La subversion de Columbo réside dans sa nature, certes : cet Italo-américain aux épaules tombantes et à l’oeil torve, fumant le cigare bon marché et se promenant partout avec un imperméable des plus commun, peut-être même jamais lavé, irrite les « puissants » parce qu’il dépareille leur environnement savamment arrangé, traînant dans tous les coins ses chaussures sales et mettant sa cendre dans les cendriers, quand ce n’est pas sur les tapis ; il agace par ses manières à la fois obséquieuses et familières, faussement naïves et envahissantes, comme sont ses questions. Mais la méthode même de l’inspecteur est subversive : car c’est en utilisant les connaissances du criminel qu’il finit en général par confondre celui-ci, le prenant par conséquent à son propre jeu, dans lequel il avait eu l’arrogance de se croire le meilleur. La recette est imparable et répond à un besoin profondément enraciné dans notre âme collective : l’inversion des rôles – le gueux devenant noble, le noble gueux – est la base même du carnaval tel qu’il se célébrait au Moyen-Age, et n’est qu’un écho du mythe grec dont la forme pragmatique pourrait être aujourd’hui « le désir de justice ». En voyant ce petit inspecteur malingre et commun, dont la femme fait des gâteaux, regarde la télévision et s’intéresse à tous les potins, ôter leur superbe aux « parvenus » qui se considèrent – à tort – au-dessus des lois, chaque téléspectateur peut avoir le sentiment d’avoir assisté à une démonstration de justice idéale, sans les complexités du système judiciaire, simplement par l’affrontement de deux hommes, de deux esprits, de deux figures manichéennes : le bon et le méchant.

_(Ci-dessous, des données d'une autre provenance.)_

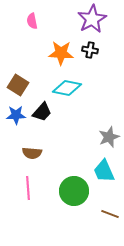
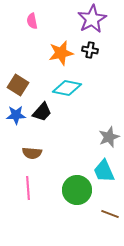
orange star: rotated 15 degrees counterclockwise
green circle: moved 3 px right, 1 px up
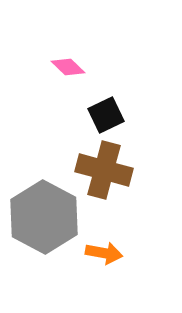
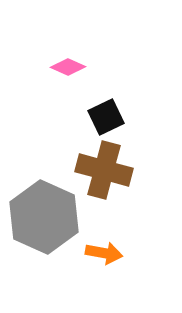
pink diamond: rotated 20 degrees counterclockwise
black square: moved 2 px down
gray hexagon: rotated 4 degrees counterclockwise
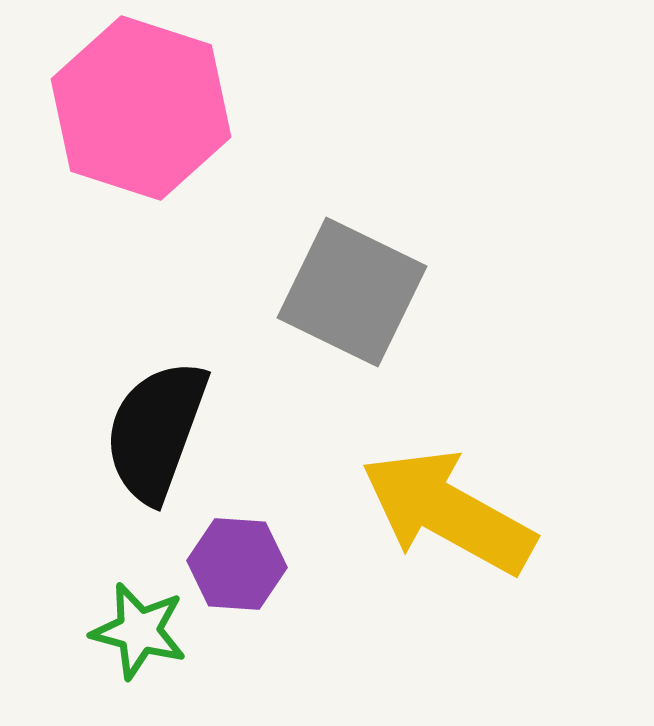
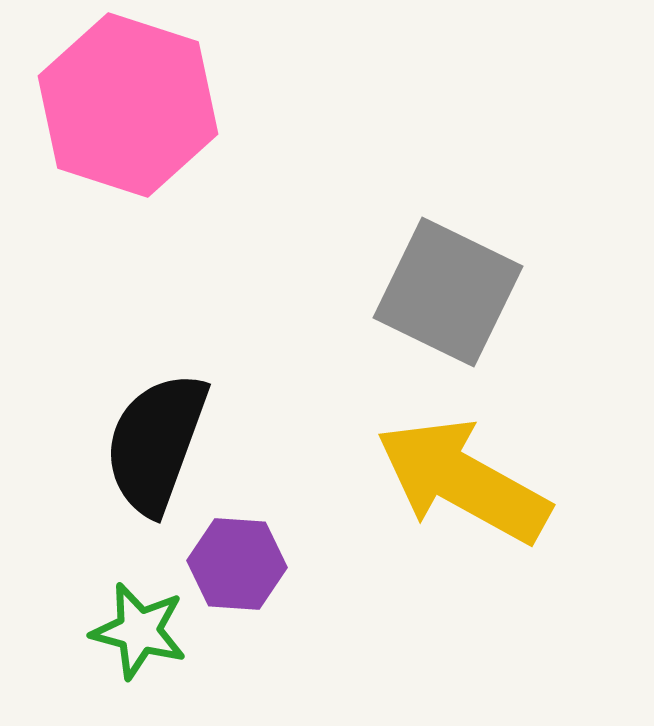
pink hexagon: moved 13 px left, 3 px up
gray square: moved 96 px right
black semicircle: moved 12 px down
yellow arrow: moved 15 px right, 31 px up
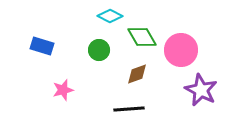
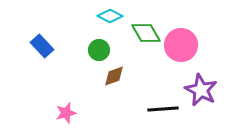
green diamond: moved 4 px right, 4 px up
blue rectangle: rotated 30 degrees clockwise
pink circle: moved 5 px up
brown diamond: moved 23 px left, 2 px down
pink star: moved 3 px right, 23 px down
black line: moved 34 px right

C’est là, me semble-t-il, la nature profonde de ce spectacle, qui met en scène non un enquêteur arrogant et bourgeois, comme pouvaient l’être Sherlock Holmes ou le Dupin d’Edgar Poe, mais un homme ordinaire convié parmi les puissants pour les ramener aux justes proportions de l’humanité et les faire descendre de leurs sphères lointaines, tout là-haut, au-dessus des mortels.